Korea, if you don't count the war, was better duty than 29 Palms.  Camp Pendleton was my best duty station. I had a knack for coaching -- never dropped a shooter (that is, never allowed a shooter to fire below 180).  Kept up a quiet chatter with the worst of my shooters telling them to trust me rather than their own minds   Years later Susan questioned my approach saying, "what happens when one of your shooters goes into combat and you are not there telling him what to do?"  Don't know, but the senior coaches liked my results, promoted me to senior coach and let me run the coaching while they spent their time in the slop chute.  I might have stayed in the corps if I could have remained a coach, but once all the Marines assigned to us were qualified (or failed to qualify); then the coaches would be sent back to their "parent" duty stations, which for me would have been 29 Palms; so when my enlistment was up, I decided to get out, take the G.I. Bill and get a formal education.


The trip to Korea involved going by boat (the General Gordon) to Japan (Kobe) and after a few days flown by DC-3 to Korea.  My first job after college was at Douglas Aircraft Company at their Missiles and Space division in Santa Monica and Culver City.
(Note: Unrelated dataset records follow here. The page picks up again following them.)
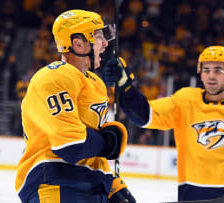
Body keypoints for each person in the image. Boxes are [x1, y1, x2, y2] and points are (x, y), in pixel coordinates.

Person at [103, 45, 224, 202]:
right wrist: (126, 88)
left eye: (218, 70)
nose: (211, 76)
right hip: (193, 192)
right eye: (206, 70)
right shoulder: (186, 100)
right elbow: (145, 116)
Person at [15, 10, 136, 203]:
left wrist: (112, 185)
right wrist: (107, 143)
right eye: (98, 37)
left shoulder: (95, 83)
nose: (105, 43)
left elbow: (91, 151)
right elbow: (72, 146)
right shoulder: (54, 77)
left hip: (90, 186)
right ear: (79, 44)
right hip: (56, 183)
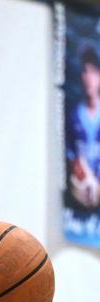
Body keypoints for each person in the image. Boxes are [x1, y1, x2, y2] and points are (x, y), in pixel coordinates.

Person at [67, 45, 100, 208]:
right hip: (81, 196)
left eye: (94, 72)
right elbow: (71, 155)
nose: (88, 78)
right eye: (85, 71)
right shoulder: (74, 115)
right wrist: (84, 179)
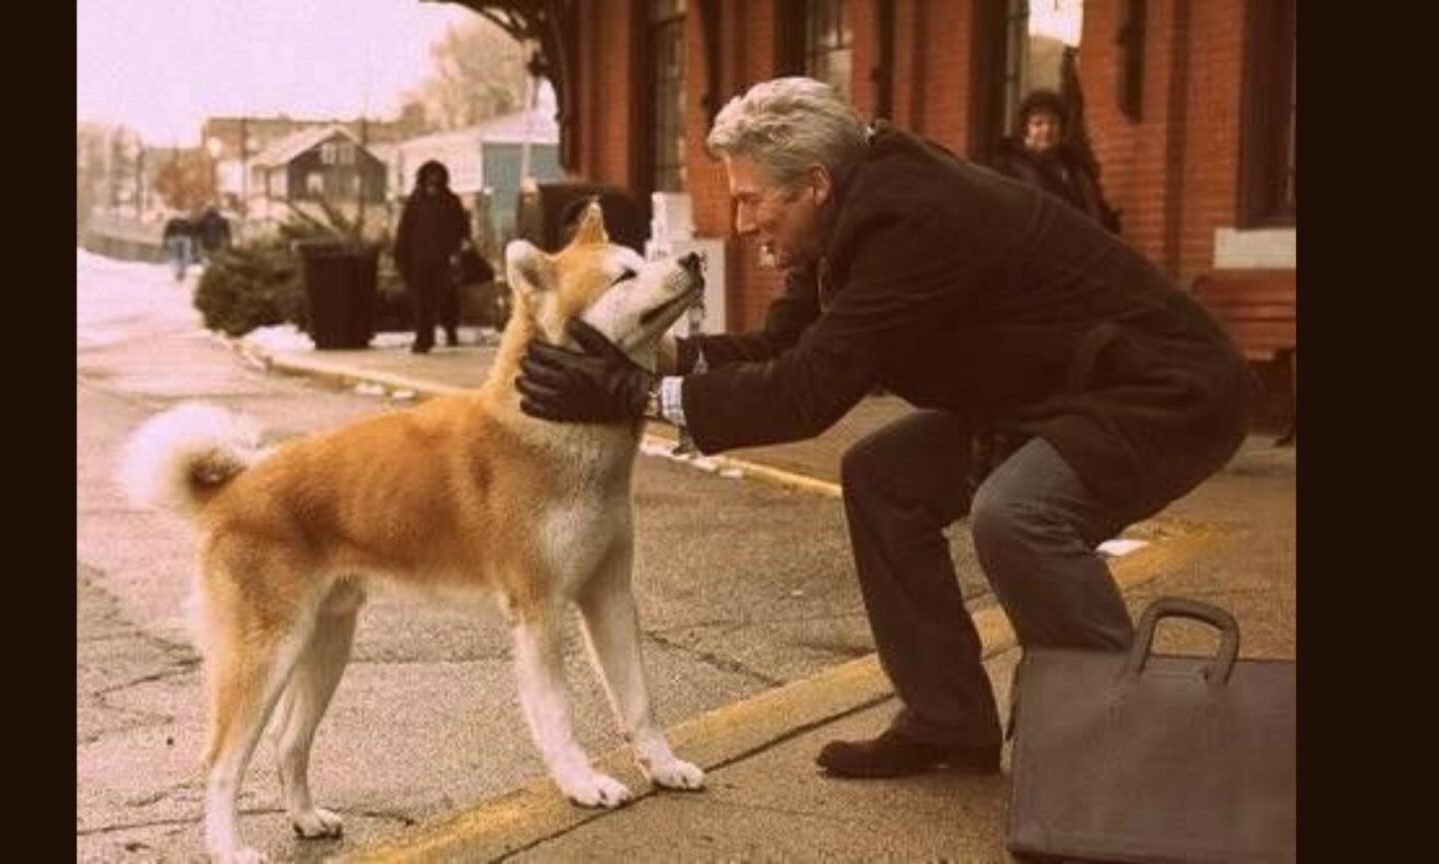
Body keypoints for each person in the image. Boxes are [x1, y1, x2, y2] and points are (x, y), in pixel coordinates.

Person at [515, 77, 1253, 780]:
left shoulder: (911, 222)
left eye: (750, 202)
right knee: (884, 478)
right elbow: (784, 348)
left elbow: (807, 394)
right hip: (1049, 393)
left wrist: (629, 394)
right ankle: (948, 720)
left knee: (1018, 515)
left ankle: (1124, 741)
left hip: (1161, 389)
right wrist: (652, 355)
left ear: (813, 185)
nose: (742, 227)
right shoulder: (844, 213)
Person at [992, 88, 1120, 235]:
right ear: (1025, 130)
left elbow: (1099, 212)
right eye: (1038, 124)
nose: (1046, 130)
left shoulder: (1077, 169)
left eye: (1053, 123)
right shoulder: (1009, 170)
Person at [393, 160, 471, 352]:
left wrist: (457, 251)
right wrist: (401, 255)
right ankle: (424, 338)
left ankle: (450, 329)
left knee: (446, 298)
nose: (433, 179)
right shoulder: (416, 201)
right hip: (420, 260)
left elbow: (462, 227)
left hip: (444, 259)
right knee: (422, 301)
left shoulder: (451, 201)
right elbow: (405, 230)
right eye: (430, 175)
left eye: (437, 175)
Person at [161, 214, 197, 282]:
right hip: (183, 238)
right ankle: (181, 272)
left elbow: (167, 232)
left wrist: (165, 241)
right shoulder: (188, 222)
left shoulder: (174, 221)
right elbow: (193, 234)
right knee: (183, 257)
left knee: (177, 257)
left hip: (177, 238)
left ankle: (179, 272)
After the program I was working on, Skybolt, was cancelled, I transferred to Long Beach to work in the engineering department of the Aircraft division.  Douglas had one Project Engineer, Clark Scott, to handle all DC-3 work and I got to know him fairly well. After Scott retired there were no more project engineers assigned to the DC-3. 
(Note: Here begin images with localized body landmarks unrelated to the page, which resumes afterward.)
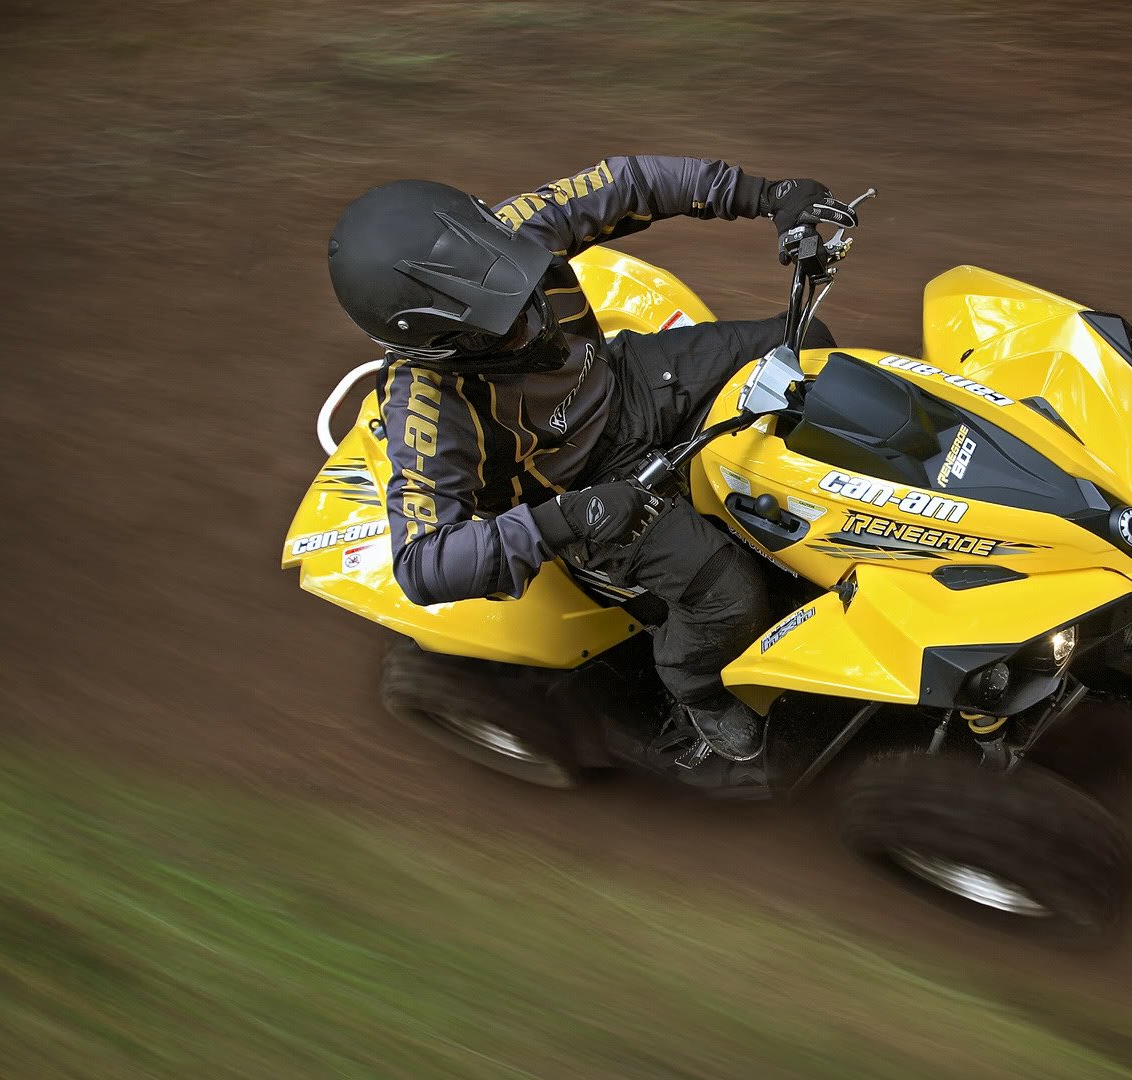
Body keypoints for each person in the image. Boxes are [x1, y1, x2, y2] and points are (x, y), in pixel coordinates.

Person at [325, 157, 855, 766]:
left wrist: (771, 195)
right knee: (729, 600)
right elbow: (422, 565)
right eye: (500, 326)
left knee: (811, 351)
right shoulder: (426, 406)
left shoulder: (520, 225)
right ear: (433, 343)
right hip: (577, 487)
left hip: (630, 383)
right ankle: (694, 690)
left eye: (522, 287)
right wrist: (571, 519)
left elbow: (634, 182)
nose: (530, 322)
There were at least two instances in my life when I stopped and took stock of my life, that is, where I was at the time, and how depressed I was to be there.  The first was in Korea shortly after I got to the USMC base at Kunsan.  I had learned that transfers to the front line were no longer being permitted; so I was going to be where I was for 13 months.  I stood at the barbed wire fence separating the base from the Yellow Sea and tried to see the sea, but saw nothing.  I saw an empty stretch of sand as far as my eyes could see.  I learned later that the Yellow Sea, at least at our location, had the longest tide in existence.  The Bay of Fundy has the highest, but the Yellow sea had the longest.  When it was in would lap through our barbed wire fence a short distance, but when it as out, it could no longer be seen.  My depression as it happened was short lived.  One day an Indian sergeant named Emhoolah asked me if I was part Indian.  My mother believed she was 1/8 Illinoiq which meant I was 1/16th Indian; so I told Emhoolah that I was.  I learned a few years ago, thanks to a DNA check by Ancestry.com that my mother was wrong.  I have no Indian ancestry at all, but I didn't know that back then.  Emhoolah said that since he was the only full-blooded Indian on the base that he was the Chief and by virtue of his rank ordered all his minions to show up at the slop chute at the end of every day when they weren't on duty.  I neither drank nor smoked before joining Emhoolah's "tribe," but I learned to do both.  A lot of other things went on, mostly fun and enjoyable.  I didn't regret not being able to go to the front line for long.


The second time was quite a bit more austere.  I had been accepted as a rifle coach and was waiting with my seabag for the bus that was to take me to Camp Pendleton.  I stood for a long time next to my seabag, waiting.  I looked about me.  29 Palms did the Yellow Sea one better.  There was sand almost 360 degrees from where I stood waiting.  Surely my life in the Corps couldn't be worse than this.  I resolved to remember this time if in the future I ever felt depressed.  However bad such a future time might be, it couldn't be as bad as standing there in the middle of that miserable nothing waiting for a bus that took a very long time coming.